There's an interesting detail at the end.
"The church also curtailed parents’ abilities to retain kinship ties through arranged marriages by prohibiting unions in which the bride didn’t explicitly agree to the union."
Sound familiar?
It became the legal right of brides to reject suitors. Then, they start feeling entitled to reject suitors, as if it were the natural order of things. (Hmm, entitled? Turns out humans were human in 1000 AD too.) This, in time, naturally progressed to women demanding their lovers in fact love them and inspire love in return.

The modern romance novel has its roots in a successful Catholic attempt to wrest power away from tribes.

"However, by the late medieval period the nuclear family was dominant."
Modern 'family values' have the same roots. Which would be fine if it didn't apparently entail the absurd practice of having women to either hire an nanny or be the sole nanny. If the 2:1 average is true, I'd expect that children and mothers would be adapted to the expectation of, for example, getting enough sleep every other night as the other wife took over. At the very least.

"In contrast, the percentage of such [consanguineous] marriages in Muslim, Middle Eastern countries, where we also have particularly good data, is much higher – between twenty to fifty percent."
Fifty percent? Wow. Gross.
The Church decided it wanted us to find marrying a cousin creepy, and so now we do.

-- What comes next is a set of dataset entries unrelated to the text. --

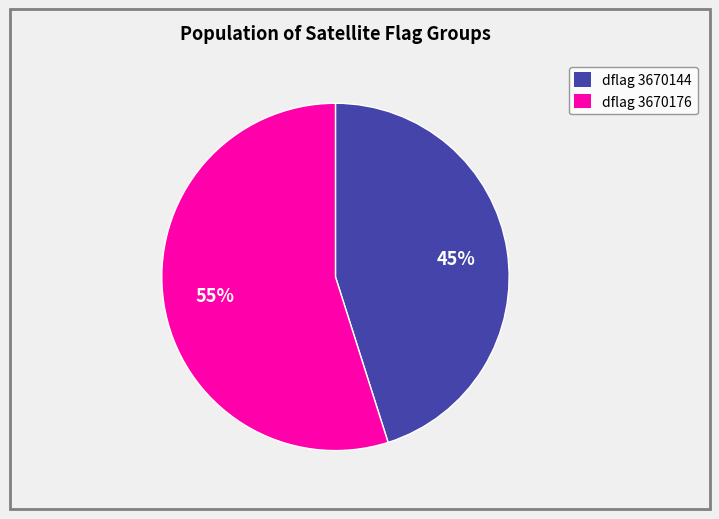

True or false: dflag 3670176 accounts for 55% of the total.

True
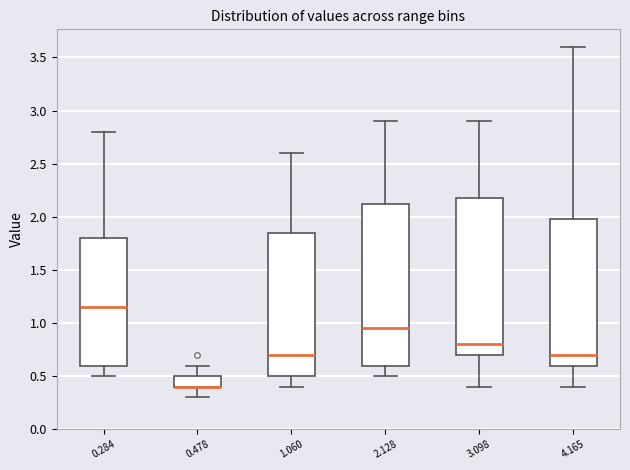

Reading left to right, transcribe this box plot: for each box, give where its median line is, the range the box spans, and where its two whiskers end, as read against the y-axis. The values are not printed on the chart, so give them approximately, as read against the axis.

0.284: median 1.15, box 0.60 to 1.80, whiskers 0.50 to 2.80
0.478: median 0.40 (drawn on the box's lower edge), box 0.40 to 0.50, whiskers 0.30 to 0.60
1.060: median 0.70, box 0.50 to 1.85, whiskers 0.40 to 2.60
2.128: median 0.95, box 0.60 to 2.15, whiskers 0.50 to 2.90
3.098: median 0.80, box 0.70 to 2.20, whiskers 0.40 to 2.90
4.165: median 0.70, box 0.60 to 2.00, whiskers 0.40 to 3.60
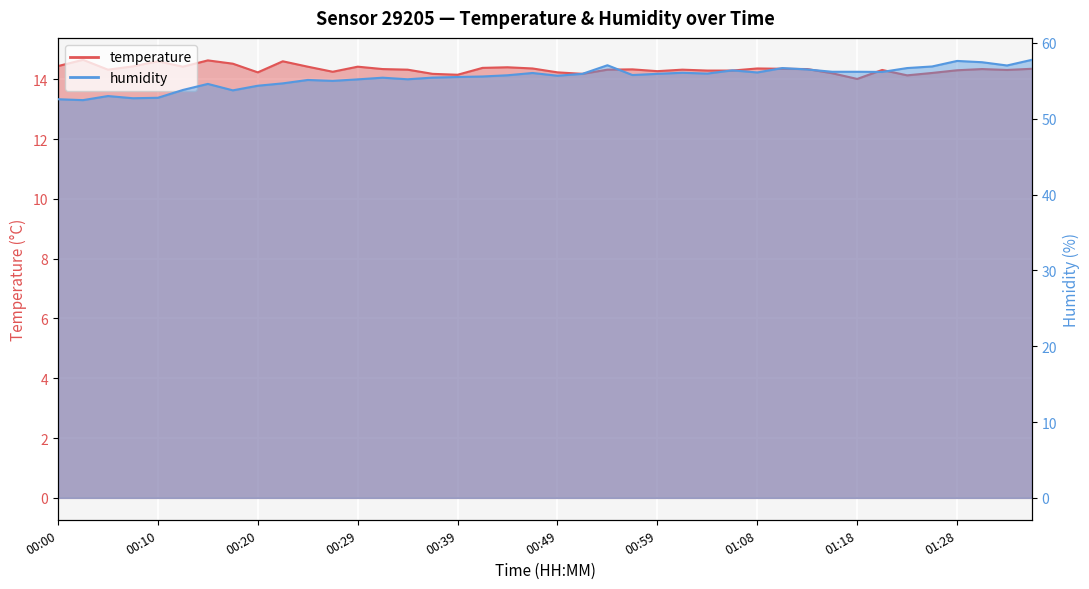

True or false: temperature and humidity cross at least once.

False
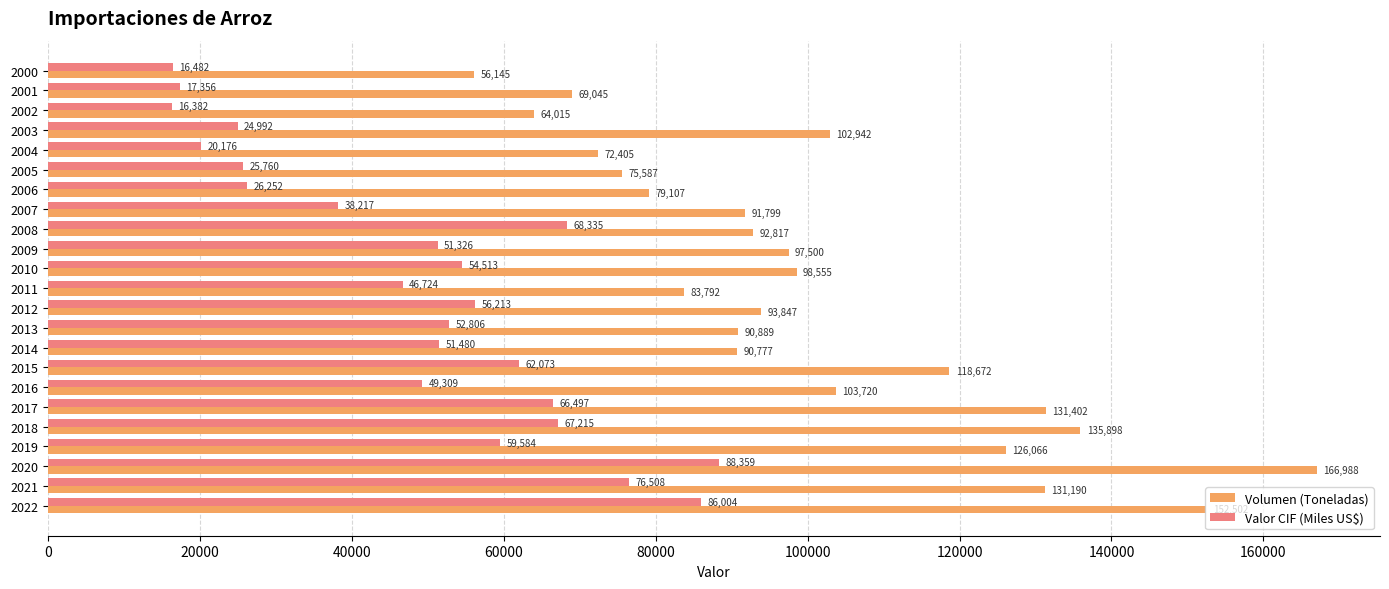

How many data points in Valor CIF (Miles US$) are less than 51480?

11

No muss, no fuss. Just flash some raw power, thus status, and you're good to go.

"But, inadvertently, they also seem to have laid the groundwork for the civilized western world"
This is where Hanson signalling is a good thing. Then as now, the Church wouldn't have been able to sell its anti-tribe campaign, even to its own clergy, as 'we want more stuff.' It probably, then as now, noticed that tribal fighting is vicious and brutal, and sold the campaign as one to stop that. Propaganda being extremely primitive relative to modern kinds, they had to find a good thing their campaign would actually do.


(Found April 7)
"One of the basic laws of modern evolutionary science, quantified by the great Oxford biologist William D. Hamilton in 1964 under the name "kin selection," is that the more close the genetic relationship between two people, the more likely they are to feel loyalty and altruism toward each other."The Church worked this out a little earlier. Without any formal scientific method. Glad to see independent corroboration, though.

2 comments:

Alex J. said...

The Church decided it wanted us to find marrying a cousin creepy, and so now we do.

The interests of the couple don't correspond fully with the interest of the patriarch, so we may have always found cousin marriage creepy, but not been in a position to do anything about it.

Some older, abandoned, Church positions are: tolerance of prostitution, as less-bad than homosexuality adultery and masturbation; and suppression of public baths, which arguably made disease worse.

Alrenous said...

Thanks, that's the kind of abandoned strategies I was looking for.

I would expect hunter tribes to find kin marriage creepy, but not farmer tribes. And now it's creepy again.

Would you happen to know why the Church didn't like public baths? I can't imagine it was a power issue.